As defined by wikipedia, forgiveness is the intentional and voluntary process by which a victim undergoes a change in feeling and attitude regarding an offense, lets go of negative emotions such as vengefulness, with an increased ability to wish the offender well.
The question is, “Is it easy to forgive”?
For me, it’s not. Especially if the person you love hurts you even if he promised not to do so. Lying, cheating, everything bad is unforgivable.
But my perception changed when I was able to attend a Life in the Spirit Seminar last May 6-7, 2017. My neighbor/godparent invited me to attend. So I went with her because I wanted to bring myself closer to God. At the last day of our seminar, we did this so called “baptism of the holy spirit” wherein we were asked to sit properly, close our eyes, pray, raise our hands to praise God and let the holy spirit enter us. As I closed my eyes, I prayed with all my heart. Tears were overflowing from my eyes as I cast all my burdens to God. I raised my hands then I saw a vision. It was very dark but I can see God. He’s glowing, He’s wearing white, He’s walking towards me. I said, “God I love you, I need you. You are my savior. You are my everything. Please help me forgive the person who caused me so much pain. Help me forgive the person who is the reason of my tears and my sleepless nights. I love you, God. Please hold my hands”. Suddenly my hands were trembling. Feels like a bolt of electricity was running through my veins. My arms and my hands felt so heavy. Then I saw God in front of me, kneeling while laying His hands on my lap. He didn’t say anything but I guess it’s His way of saying He has forgiven me, that He loves me, that He will heal me. Then the heaviness in my hands and arms slowly fade away. The hefty wrath was no longer inside my heart. It is God who took it away. I felt happy and light after that session. From that moment, I decided to bury the hatchet with people whom I had conflicts with in the past. Forgiveness comes easy if we ask God to help us forgive ourselves and other people.
Jun, if you’re reading this. I just want you to know that I have forgiven you. Despite your mistakes, I still want to thank you. I know that you’re a good person. We, as human beings tend to do bad things due to some circumstances. For more than 4 years, we’ve been through so many ups and downs. You were there and I was there with you also.
Thank you for loving me even if I’m not a beautiful girl back then. Thank you for picking me up when I was down. Thank you for understanding me even if I get angry with you when I am on my period. Thank you for throwing random surprises. Thank you for taking me on a date. Thank you for making me feel so special. Thank you for coming into my life.

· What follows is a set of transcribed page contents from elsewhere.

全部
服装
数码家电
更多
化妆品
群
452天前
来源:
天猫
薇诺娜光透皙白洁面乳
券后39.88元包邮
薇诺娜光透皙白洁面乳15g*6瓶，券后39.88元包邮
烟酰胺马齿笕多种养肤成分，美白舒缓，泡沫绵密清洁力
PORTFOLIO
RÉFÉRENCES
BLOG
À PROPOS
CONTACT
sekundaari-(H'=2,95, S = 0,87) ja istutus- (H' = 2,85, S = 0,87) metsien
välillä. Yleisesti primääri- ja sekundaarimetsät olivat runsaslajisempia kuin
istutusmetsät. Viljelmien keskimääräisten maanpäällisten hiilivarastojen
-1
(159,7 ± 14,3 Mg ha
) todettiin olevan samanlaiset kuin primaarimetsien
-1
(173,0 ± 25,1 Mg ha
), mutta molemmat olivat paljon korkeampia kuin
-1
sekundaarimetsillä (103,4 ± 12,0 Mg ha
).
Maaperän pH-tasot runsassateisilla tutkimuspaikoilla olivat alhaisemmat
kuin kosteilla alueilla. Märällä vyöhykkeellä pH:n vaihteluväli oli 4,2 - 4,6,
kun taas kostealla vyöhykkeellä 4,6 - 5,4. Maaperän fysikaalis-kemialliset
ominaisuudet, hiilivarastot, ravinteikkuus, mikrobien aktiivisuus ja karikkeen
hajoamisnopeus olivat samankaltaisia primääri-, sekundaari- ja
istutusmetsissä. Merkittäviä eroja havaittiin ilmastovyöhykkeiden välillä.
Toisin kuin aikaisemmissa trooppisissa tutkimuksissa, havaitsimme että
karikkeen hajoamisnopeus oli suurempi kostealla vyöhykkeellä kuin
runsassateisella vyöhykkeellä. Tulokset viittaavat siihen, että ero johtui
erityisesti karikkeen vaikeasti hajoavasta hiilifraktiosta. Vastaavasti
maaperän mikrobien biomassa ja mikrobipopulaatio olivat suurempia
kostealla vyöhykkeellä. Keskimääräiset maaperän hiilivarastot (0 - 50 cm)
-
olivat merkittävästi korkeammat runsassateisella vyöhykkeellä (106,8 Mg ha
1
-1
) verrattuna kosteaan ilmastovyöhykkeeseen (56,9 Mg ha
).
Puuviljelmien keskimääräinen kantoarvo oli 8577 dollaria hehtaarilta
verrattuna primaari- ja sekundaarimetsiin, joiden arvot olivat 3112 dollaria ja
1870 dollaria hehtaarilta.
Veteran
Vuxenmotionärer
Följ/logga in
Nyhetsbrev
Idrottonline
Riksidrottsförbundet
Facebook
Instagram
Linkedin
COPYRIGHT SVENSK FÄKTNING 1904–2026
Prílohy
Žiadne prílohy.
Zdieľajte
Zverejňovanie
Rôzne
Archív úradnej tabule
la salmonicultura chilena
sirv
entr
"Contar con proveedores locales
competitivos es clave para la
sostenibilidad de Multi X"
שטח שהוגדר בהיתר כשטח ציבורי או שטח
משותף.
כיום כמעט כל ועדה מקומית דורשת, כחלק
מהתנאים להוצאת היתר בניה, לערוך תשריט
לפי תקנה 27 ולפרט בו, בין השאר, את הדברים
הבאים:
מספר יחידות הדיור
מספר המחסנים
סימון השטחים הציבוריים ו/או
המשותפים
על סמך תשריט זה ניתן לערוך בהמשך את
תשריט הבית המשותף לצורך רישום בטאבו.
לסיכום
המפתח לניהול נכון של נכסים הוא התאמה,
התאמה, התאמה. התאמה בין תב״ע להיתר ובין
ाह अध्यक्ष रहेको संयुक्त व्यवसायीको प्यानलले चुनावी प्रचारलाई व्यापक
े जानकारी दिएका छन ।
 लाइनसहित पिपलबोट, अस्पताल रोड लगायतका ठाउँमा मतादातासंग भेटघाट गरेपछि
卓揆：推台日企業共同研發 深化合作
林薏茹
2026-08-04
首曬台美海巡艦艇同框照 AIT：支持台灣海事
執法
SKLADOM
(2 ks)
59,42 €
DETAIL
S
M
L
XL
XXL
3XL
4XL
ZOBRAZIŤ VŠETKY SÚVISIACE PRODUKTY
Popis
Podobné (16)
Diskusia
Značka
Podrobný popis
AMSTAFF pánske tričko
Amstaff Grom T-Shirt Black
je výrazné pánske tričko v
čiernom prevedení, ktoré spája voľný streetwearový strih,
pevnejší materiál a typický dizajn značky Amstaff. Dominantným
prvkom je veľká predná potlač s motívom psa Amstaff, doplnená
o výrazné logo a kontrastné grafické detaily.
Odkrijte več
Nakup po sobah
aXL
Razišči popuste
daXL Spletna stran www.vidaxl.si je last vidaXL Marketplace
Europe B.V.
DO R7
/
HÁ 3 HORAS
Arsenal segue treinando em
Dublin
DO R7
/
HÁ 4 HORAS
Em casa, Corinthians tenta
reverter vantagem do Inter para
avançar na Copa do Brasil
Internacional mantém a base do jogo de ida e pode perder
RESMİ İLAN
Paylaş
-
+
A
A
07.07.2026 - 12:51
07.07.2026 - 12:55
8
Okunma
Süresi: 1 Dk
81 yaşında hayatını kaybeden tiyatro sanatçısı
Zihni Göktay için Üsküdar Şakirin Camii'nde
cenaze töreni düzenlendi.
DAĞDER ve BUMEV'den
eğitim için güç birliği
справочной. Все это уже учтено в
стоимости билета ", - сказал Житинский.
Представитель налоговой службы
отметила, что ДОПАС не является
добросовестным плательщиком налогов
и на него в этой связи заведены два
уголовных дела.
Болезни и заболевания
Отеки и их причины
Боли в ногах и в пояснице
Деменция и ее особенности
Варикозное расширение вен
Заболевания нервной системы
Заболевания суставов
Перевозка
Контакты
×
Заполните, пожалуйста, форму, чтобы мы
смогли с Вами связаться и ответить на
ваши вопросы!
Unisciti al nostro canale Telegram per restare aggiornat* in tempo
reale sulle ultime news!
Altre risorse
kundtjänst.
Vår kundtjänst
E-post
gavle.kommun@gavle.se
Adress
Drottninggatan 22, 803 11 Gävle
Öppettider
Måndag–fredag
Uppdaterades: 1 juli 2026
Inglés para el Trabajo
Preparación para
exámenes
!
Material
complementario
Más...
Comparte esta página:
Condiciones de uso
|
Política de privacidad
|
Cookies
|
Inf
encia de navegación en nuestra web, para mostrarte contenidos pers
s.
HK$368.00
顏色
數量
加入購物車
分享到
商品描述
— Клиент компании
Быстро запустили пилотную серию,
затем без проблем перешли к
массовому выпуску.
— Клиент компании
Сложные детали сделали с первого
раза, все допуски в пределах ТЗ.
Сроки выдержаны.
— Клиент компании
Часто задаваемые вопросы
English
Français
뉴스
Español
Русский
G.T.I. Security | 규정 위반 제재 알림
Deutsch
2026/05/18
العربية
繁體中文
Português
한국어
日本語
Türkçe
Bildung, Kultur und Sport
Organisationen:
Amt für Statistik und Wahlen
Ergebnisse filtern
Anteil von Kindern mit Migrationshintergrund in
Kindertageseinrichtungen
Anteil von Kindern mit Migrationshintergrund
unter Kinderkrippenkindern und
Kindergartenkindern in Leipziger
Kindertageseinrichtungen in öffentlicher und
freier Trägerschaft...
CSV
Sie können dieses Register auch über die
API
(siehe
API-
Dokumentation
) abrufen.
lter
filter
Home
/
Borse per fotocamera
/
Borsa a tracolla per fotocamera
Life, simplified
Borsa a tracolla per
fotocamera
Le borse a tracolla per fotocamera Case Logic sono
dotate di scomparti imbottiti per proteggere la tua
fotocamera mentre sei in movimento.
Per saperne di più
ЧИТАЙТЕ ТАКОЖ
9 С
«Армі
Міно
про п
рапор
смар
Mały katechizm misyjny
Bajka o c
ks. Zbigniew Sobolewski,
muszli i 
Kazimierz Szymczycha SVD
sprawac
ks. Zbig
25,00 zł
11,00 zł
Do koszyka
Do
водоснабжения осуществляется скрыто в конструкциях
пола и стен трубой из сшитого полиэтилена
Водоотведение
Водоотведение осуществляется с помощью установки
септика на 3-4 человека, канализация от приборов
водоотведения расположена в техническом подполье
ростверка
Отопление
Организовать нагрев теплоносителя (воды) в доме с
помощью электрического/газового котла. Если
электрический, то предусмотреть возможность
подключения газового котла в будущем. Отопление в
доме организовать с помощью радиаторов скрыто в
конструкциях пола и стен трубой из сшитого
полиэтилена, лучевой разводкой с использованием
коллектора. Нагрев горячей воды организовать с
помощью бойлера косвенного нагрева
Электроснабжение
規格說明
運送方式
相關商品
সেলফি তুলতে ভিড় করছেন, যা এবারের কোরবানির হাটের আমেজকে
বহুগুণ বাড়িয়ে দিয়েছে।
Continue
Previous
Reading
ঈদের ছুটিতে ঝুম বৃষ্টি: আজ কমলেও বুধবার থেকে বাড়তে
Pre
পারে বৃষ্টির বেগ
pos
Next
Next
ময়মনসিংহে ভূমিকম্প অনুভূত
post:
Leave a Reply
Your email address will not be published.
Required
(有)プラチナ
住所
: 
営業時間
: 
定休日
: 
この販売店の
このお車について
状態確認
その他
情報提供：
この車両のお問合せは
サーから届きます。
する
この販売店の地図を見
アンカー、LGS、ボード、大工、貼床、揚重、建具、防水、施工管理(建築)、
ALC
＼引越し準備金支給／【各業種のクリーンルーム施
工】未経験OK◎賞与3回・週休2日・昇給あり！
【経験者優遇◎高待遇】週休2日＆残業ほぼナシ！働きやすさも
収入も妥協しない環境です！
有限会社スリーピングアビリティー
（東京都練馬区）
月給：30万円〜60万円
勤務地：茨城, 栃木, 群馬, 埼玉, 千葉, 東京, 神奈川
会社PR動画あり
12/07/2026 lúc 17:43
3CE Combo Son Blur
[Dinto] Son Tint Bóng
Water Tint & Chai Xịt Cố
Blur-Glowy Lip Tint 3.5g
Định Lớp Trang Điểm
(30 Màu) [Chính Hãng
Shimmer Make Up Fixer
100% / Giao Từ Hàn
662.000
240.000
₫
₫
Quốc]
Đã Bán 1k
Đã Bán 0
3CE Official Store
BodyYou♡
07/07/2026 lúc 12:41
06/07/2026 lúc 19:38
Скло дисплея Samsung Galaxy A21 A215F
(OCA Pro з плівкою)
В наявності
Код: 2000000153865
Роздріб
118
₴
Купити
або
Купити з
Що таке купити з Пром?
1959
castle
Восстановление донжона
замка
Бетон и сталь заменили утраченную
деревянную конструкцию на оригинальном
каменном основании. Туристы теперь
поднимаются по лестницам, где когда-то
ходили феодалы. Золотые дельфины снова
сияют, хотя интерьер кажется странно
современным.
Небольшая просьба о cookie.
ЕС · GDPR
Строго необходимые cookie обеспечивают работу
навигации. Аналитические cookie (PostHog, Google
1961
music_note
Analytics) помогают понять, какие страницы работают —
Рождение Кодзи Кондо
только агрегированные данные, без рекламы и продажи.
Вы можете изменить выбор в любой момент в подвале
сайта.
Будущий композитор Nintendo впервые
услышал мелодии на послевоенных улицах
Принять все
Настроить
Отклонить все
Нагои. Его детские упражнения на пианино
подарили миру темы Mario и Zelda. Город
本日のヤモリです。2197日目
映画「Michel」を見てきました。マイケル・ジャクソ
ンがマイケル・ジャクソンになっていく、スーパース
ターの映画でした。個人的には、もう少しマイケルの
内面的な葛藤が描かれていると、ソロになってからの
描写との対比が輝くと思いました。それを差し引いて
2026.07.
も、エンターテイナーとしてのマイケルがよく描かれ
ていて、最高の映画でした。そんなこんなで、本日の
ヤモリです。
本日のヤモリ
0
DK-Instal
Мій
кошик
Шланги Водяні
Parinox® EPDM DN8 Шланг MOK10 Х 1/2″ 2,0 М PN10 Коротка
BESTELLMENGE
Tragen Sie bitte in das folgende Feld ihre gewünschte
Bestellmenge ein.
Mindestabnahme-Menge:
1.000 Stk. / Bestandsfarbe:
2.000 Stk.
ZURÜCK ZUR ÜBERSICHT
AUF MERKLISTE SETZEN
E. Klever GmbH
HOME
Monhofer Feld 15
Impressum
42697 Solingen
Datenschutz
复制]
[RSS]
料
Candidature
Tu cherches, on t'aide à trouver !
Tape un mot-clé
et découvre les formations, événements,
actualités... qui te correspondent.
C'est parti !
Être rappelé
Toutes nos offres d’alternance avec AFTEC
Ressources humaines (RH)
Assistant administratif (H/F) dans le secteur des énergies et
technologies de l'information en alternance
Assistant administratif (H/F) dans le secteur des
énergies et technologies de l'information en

Thank you for your eyes because your eyes were able to see the real beauty and goodness in me. The eyes that were able to express thousands of emotions. Thank you for your nose for it was able to like my natural scent. The nose which I used to adore because of its perfect shape and it made you look even more handsome. Thank you for your ears because your ears were always ready to listen to my problems, rants and my distress. The ears which I used to whisper “I love you”. Thank you for your lips for it was able to say good and sweet things to me. The lips that gave me slow, passionate and torrid kisses. Thank you for your hands because your hands were able to protect and help me at all times. The hands that used to hold mine tightly. Thank you for your shoulders for it was able to give me comfort. The shoulders which I used to cry and lean on. Thank you for your arms because your arms were able to protect me from harm and cold weather. The arms that used to hug me oh so tight. Thank you for your feet for it was able to take me to places. The feet that can endure long but sweet walks. Thank you for showing me how it is to love, to give chances and to take risks.
Words won’t be enough to let you know how thankful I am to you. Words won’t be enough to express how much I love you and how much you mean to me. Looking back, it’s just funny knowing that we already have names for our future children, plans where to lived, places to go and things to do. But it didn’t turn out the way we wanted it to be. It simply reminds us that only God has the ultimate control in everything. I know breaking up was hard, painful and stressful. I had to go through the most afflicted chapter of my life. But now that I have God, I can see that everything happens for a reason and things are slowly falling to its places.
Ed Sheeran said to his song, “Baby you look happier, you do. My friends told me one day I’ll feel it too. But until then I’ll smile and hide the truth. But I know I was happier with you”. Truth be told. Yes, I was happier with you. But don’t worry, I am grateful with what’s left with me and I look forward to what is coming. Therefore I want you to be happy also even if that happiness no longer includes me. Moving on is not a ride away. We have to cross oceans, desserts and even mountains to be able to find ourselves again.
So moving forward, if ever our paths should cross again, I’ll smile at you without any hesitation. No more grudges. No more madness.
Someday. Yes, someday. We will live happily ever after. Separately.